In today's world of unstable oil prices and inflated drilling costs, wellsite services are often the casualty. In most cases, development wells do not qualify for exploration type services in the best of times. For these reasons computer based and conventional manned hydrocarbon well logging services (mud logging) are often considered not to be viable in production drilling. This does not mean, however, that vital gas detection information is unavailable.

The basic purpose for drilling is to locate and produce hydrocarbons. Success in this endeavor can produce hydrocarbons. Success in this endeavor can be enhanced with "Exploration type" data at relatively low cost. The careful and detailed evaluation of data obtained from a relatively inexpensive well-site total gas detector can aid in the location of hydrocarbons and can assist in the exact placement of production perforations. As drilling proceeds, wellsite gas detection data can provide valuable assistance in detecting, monitoring and controlling abnormal formation pressure.

Basic Principles of Liberated Gas

"Liberated Gas" present in drilling mud has been defined as, "Gas mechanically liberated by the bit into the drilling fluid as the bit penetrates the formation". Figure one illustrates the concept of liberated gas. As the bit penetrates the bore hole it mechanically crushes the formation and introduces the contained hydrocarbons to the circulating mud system. A penetration rate curve often indicates the thickness of the hydrocarbon liberating interval because the porous hydrocarbon containing rock usually drills faster than the non-porous rock above and below. One lag time after the porous rock is penetrated, the gas detector will indicate an enrichment of hydrocarbons in the drilling mud. This enrichment is described as, "Liberated Gas". It is important to note that only liberated gas makes up the increased mud gas concentration when the mud column pressure is greater than the formation pressure.

Although the drilling mud may contain other categories of gas, such as, "Produced", "Recycled" or, "Contamination", the principle function of the wellsite gas detector is to identify and locate with respect to depth all instances of liberated gas. Unless the liberated gas is accurately correlated to its source, such gas is of little value in accurate perforation selection. Fortunately, changes in penetration rate do not normally destroy evidence of the boundaries of liberated gas zones. Increased penetration rate tends to increase the concentration of gas in the drilling mud, but clear indications of the beginning and ending points of liberated gas are usually preserved. A review of actual gas detector instrument charts may be required if the plotted data does not provide sufficient detail.

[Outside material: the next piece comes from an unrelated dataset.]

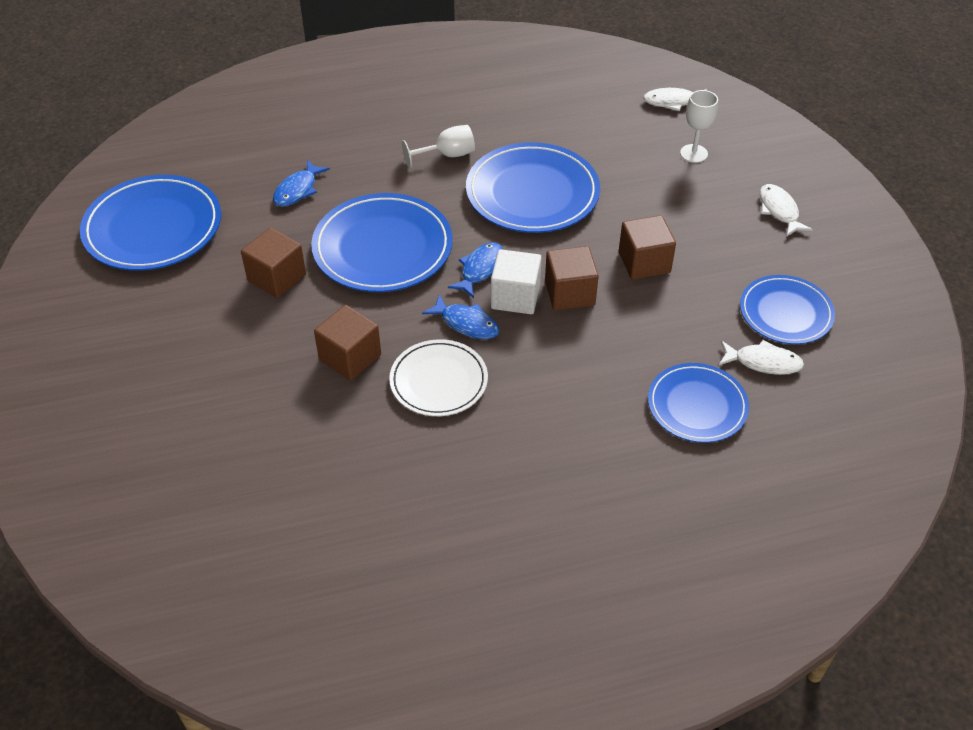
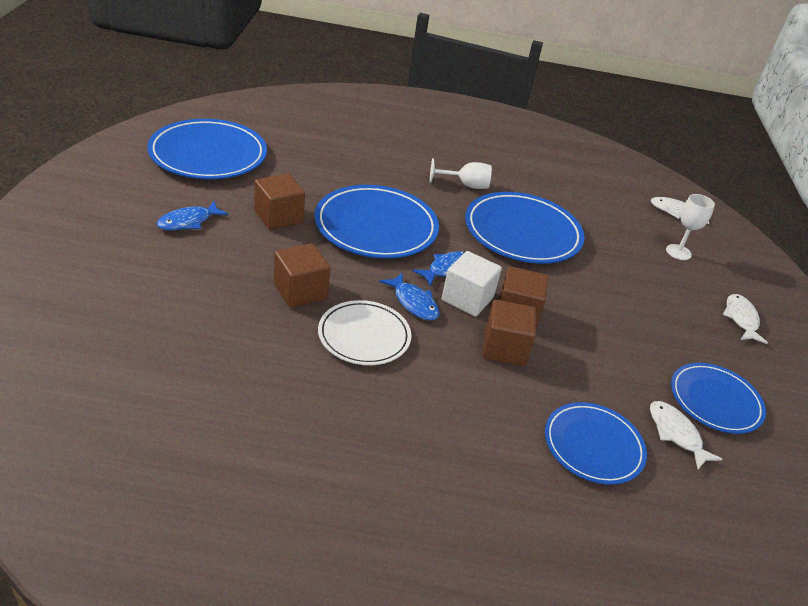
camera: 15 degrees right, 10 degrees down
(297, 190) = (333, 168): blue fish -> blue fish (188, 222)
(644, 262) = (596, 314): brown cube -> brown cube (504, 348)
(763, 362) = (676, 434): white fish -> white fish turned 150 degrees counterclockwise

If the boundaries of liberated gas zones can be accurately defined, then it follows that liberated gas data can serve as a qualifier of porous intervals observed on wireline logs. Synergistic use of porosity curves and total gas curves is enhanced if both sets of data are plotted on a common grid system. The Society of Professional Well Log Analysts has introduced recommended practices to the Well Logging Industry which will enhance this benefit. Fortunately, liberated gas is not subject to errors of measurement occasionally present in wireline log curves.